At a horse event on Labor Day 2014, Charlotte's health was further impacted by a life threatening heat stroke resulting in an anoxic brain injury leaving her with compromised speech and mobility. Charlotte was in various recovery settings for 21 months over the last 2 years. During that time, countless compassionate health care providers crossed her path, providing outstanding medical care. The staff at Dartmouth Hitchcock (Lebanon and Keene, NH), the James A. Haley Veterans' Hospital Polytrauma Rehabilitation Center (Tampa, FL), Veterans Administration Medical Centers (White River Junction, VT; Boston, MA; Central Western MA) and Bayada Home Health Care (Brattleboro, VT) gave their best efforts to aid Charlotte in her rehabilitation. "Thank you" was Charlotte's most commonly used phrase as she worked to regain her voice and strength. Charlotte remained involved with training and riding horses at Southern Vermont Therapeutic Riding Center (Wilmington, VT), the Chester Vietnam Veterans Warhorse PTSD Program (Chester, VT) and Full Circle Farm (Newport, NH). She found comfort in the familiarity of a horse's presence. Given Charlotte's years of equine experience, the therapeutic benefits from riding were an excellent match for her ongoing rehabilitative process. This form of physical and emotional therapy provided her with a well-deserved feeling of freedom. Charlotte's work ethic and independent spirit were an inspiration to many. Her determination was unparalleled. She muscled her wheelchair over rough terrain, raced a mile in a charity race for MARSOC (Marine Corps Special Operations Command) and participated in the Mark Dooley 5k in Wilmington, VT as recently as September 24, 2016. She soldiered on in her quest for independence in her life. In her own words, "unable to come to terms with being handicapped," Charlotte chose to take her own life on Friday, September 30, 2016 leaving behind her a legacy of courage and perseverance.

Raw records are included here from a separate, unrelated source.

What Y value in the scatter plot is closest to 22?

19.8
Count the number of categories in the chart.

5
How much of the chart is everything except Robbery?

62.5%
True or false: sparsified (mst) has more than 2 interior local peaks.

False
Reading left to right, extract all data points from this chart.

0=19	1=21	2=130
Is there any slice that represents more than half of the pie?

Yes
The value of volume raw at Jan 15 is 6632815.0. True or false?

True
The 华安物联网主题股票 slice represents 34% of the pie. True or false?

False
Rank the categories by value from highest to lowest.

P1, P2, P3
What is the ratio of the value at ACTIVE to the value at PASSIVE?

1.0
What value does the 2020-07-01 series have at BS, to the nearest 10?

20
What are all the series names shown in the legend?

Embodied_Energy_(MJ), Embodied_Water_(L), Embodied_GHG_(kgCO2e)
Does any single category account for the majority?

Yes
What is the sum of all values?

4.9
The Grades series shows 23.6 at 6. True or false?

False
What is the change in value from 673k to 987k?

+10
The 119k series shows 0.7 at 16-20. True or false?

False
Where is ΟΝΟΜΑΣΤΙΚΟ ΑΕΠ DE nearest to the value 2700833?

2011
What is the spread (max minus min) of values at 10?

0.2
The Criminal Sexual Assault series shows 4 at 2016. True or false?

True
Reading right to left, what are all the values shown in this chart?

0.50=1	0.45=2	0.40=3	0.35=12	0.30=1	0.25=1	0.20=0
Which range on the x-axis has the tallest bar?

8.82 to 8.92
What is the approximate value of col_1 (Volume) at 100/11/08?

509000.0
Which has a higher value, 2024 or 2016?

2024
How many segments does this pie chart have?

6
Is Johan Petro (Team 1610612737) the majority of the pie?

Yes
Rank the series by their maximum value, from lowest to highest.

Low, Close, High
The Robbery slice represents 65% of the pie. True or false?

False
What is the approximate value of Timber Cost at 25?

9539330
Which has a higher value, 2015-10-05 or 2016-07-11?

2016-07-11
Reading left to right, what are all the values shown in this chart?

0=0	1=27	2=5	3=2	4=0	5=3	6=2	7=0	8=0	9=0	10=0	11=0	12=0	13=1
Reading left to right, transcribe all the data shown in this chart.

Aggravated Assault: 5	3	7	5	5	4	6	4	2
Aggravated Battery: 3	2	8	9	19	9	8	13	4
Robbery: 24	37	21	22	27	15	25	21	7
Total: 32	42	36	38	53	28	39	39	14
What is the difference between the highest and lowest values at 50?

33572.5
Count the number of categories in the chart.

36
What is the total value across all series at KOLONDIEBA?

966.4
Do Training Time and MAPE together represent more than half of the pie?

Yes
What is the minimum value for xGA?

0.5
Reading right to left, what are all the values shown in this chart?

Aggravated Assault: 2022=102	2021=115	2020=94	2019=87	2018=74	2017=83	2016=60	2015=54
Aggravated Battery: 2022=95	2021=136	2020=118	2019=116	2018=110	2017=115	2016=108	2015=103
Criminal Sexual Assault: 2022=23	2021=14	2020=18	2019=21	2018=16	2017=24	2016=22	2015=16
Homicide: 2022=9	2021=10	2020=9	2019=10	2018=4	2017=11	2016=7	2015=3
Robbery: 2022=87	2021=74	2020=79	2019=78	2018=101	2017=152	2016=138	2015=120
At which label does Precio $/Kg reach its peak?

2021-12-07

Charlotte is survived by her parents, Therese and Michael Marcy of Guilford, VT; her brother Major Paul Marcy USMC and his partner, Kate; special friend, Gabrielle; and many loving uncles, aunts, cousins and friends. A celebration of Charlotte's life and spirit will be held at the First Baptist Church (190 Main St., Brattleboro, VT) on Veterans Day, Friday, November 11, 2016 at 2pm. The service will be followed by a reception at the American Legion (32 Linden St, Brattleboro, VT). All are welcome to attend. Charlotte 's final resting place will be at the Vermont Veterans Cemetery (Randolph, VT) Her private burial service will be at a later date. As an ongoing tribute to Charlotte, The Charlotte Ann Marcy Memorial Fund has been established. This resource will support others in therapeutic riding and sports programs in honor of Charlotte's thoughtful nature, kinship with horses and openness to the process of healing. Donations can be sent to: The Charlotte Ann Marcy Memorial Fund, c/o Brattleboro Savings and Loan, PO Box 1010, Brattleboro, VT 05302.